Comme je l'ai indiqué, ce texte vise à modifier la pratique qui s'est instaurée dans les rapports entre les gouvernements et les partenaires sociaux.
Alors que les pouvoirs publics ont très souvent le sentiment que les textes sociaux sont élaborés en concertation avec eux, qu'ils sont consultés sur ces textes, les partenaires sociaux ont le sentiment inverse : ils se sentent écartés de l'élaboration des textes essentiels qui régissent notamment les relations du travail. Cette situation n'est pas nouvelle.
Il fallait donc inventer de nouvelles règles du jeu, en partie inspirées de celles qui s'appliquent au niveau de l'Union européenne, de façon à donner un cadre clair et organisé au dialogue social.
Ces nouvelles règles résident en trois principes : la concertation, la consultation, l'information.
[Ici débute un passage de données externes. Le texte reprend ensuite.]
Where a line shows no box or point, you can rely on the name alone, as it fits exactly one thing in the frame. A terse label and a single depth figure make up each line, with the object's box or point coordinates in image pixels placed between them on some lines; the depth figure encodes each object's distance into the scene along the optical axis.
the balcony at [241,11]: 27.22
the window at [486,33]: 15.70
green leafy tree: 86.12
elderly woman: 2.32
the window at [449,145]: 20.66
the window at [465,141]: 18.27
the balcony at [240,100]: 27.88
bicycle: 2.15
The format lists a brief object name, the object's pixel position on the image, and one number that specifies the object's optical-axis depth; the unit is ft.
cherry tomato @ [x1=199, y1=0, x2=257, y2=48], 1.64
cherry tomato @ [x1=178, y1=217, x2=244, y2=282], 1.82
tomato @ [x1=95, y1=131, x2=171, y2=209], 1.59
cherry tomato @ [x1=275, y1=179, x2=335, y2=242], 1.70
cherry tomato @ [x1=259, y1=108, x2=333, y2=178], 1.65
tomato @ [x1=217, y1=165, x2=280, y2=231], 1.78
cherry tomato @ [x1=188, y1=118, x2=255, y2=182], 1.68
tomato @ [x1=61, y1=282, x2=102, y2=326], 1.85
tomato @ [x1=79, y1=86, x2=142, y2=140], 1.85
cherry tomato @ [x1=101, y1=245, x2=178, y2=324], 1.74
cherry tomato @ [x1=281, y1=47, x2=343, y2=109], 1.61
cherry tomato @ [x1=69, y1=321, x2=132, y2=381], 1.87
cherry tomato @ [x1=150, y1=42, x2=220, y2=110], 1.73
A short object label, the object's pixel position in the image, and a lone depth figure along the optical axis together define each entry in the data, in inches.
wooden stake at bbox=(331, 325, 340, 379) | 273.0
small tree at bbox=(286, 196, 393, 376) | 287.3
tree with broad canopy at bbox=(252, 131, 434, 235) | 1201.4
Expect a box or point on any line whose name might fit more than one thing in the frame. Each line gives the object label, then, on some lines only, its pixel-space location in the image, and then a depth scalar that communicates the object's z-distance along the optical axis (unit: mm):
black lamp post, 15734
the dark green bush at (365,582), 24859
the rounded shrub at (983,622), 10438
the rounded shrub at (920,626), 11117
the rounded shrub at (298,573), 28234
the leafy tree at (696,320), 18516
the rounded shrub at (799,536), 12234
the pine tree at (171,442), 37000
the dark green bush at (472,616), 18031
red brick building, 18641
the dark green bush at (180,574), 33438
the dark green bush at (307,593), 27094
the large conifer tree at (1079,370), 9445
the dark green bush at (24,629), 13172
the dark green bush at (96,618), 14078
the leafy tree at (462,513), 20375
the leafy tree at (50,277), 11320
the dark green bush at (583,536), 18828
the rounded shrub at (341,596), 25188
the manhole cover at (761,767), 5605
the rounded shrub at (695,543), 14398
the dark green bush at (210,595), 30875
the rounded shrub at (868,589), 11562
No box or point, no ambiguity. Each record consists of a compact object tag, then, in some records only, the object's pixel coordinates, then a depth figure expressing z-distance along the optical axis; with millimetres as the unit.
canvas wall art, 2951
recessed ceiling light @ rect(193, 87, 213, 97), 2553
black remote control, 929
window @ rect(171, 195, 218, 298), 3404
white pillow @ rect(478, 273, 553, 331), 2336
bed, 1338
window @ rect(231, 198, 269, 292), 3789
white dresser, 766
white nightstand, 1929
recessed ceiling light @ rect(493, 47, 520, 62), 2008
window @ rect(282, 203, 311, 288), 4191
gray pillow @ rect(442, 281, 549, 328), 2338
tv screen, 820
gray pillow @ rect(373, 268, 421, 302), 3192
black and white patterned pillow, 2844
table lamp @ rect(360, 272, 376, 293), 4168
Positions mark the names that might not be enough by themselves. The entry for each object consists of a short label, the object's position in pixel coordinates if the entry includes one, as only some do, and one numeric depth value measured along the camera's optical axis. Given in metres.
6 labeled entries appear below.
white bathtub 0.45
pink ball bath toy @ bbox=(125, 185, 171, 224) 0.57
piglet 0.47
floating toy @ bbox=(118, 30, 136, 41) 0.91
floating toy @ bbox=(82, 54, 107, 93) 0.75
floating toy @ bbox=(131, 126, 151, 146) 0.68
Premier principe : la concertation. Lorsque le Gouvernement envisage une réforme concernant les règles générales du droit du travail, à savoir les relations individuelles et collectives du travail, l'emploi et la formation professionnelle, il doit, dans un premier temps, se concerter avec les organisations syndicales et professionnelles représentatives au niveau national et interprofessionnel.
Cette concertation se fait sur la base d'un document d'orientation, adressé aux organisations syndicales et professionnelles représentatives au niveau national et interprofessionnel, à charge pour ces dernières de dire si elles envisagent ou non de négocier un accord, dans un délai qu'elles indiquent.
Deuxième principe : la consultation. Les textes législatifs et réglementaires élaborés par le Gouvernement au vu des résultats de la concertation et de la négociation devront être présentés devant les instances habituelles du dialogue social que sont la Commission nationale de la négociation collective, pour tout ce qui concerne les relations du travail, le Comité supérieur de l'emploi, en matière d'emploi, et le Conseil national de la formation professionnelle tout au long de la vie, pour ce qui touche la formation professionnelle.
À cette occasion, je précise que nous comblons un vide de notre droit du travail, qui ne prévoyait aucune consultation préalable obligatoire en cas de réforme portant, notamment, sur le contrat de travail. La compétence de la Commission nationale de la négociation collective n'est donc plus cantonnée aux règles de la négociation, mais elle est étendue aux relations individuelles du travail. Par ailleurs, la compétence consultative du Conseil supérieur de l'emploi, qui était jusqu'alors facultative, devient obligatoire.
Troisième principe : l'information. Est prévu un rendez-vous annuel entre le Gouvernement, au niveau du Premier ministre - le texte est très clair sur ce point -, et les partenaires sociaux devant la Commission nationale de la négociation collective, au cours duquel les pouvoirs publics et les organisations représentatives feront part de leur calendrier de réformes et de négociations. C'est l'expérience très positive de la Fondation du travail aux Pays-Bas qui a inspiré l'instauration de cette rencontre annuelle.
L'Assemblée nationale a souhaité garantir la publicité des échanges qui auront lieu à cette occasion et a prévu que soit publié le compte rendu des débats. Il s'agit d'un complément qui me paraît utile.
Nous avons eu des échanges approfondis avec Mme le rapporteur, qui a réalisé un travail dont je souhaite saluer la qualité : elle a, notamment, soulevé des questionnements qui n'avaient pas été abordés par l'Assemblée nationale, même si certains l'avaient été devant le Conseil d'État.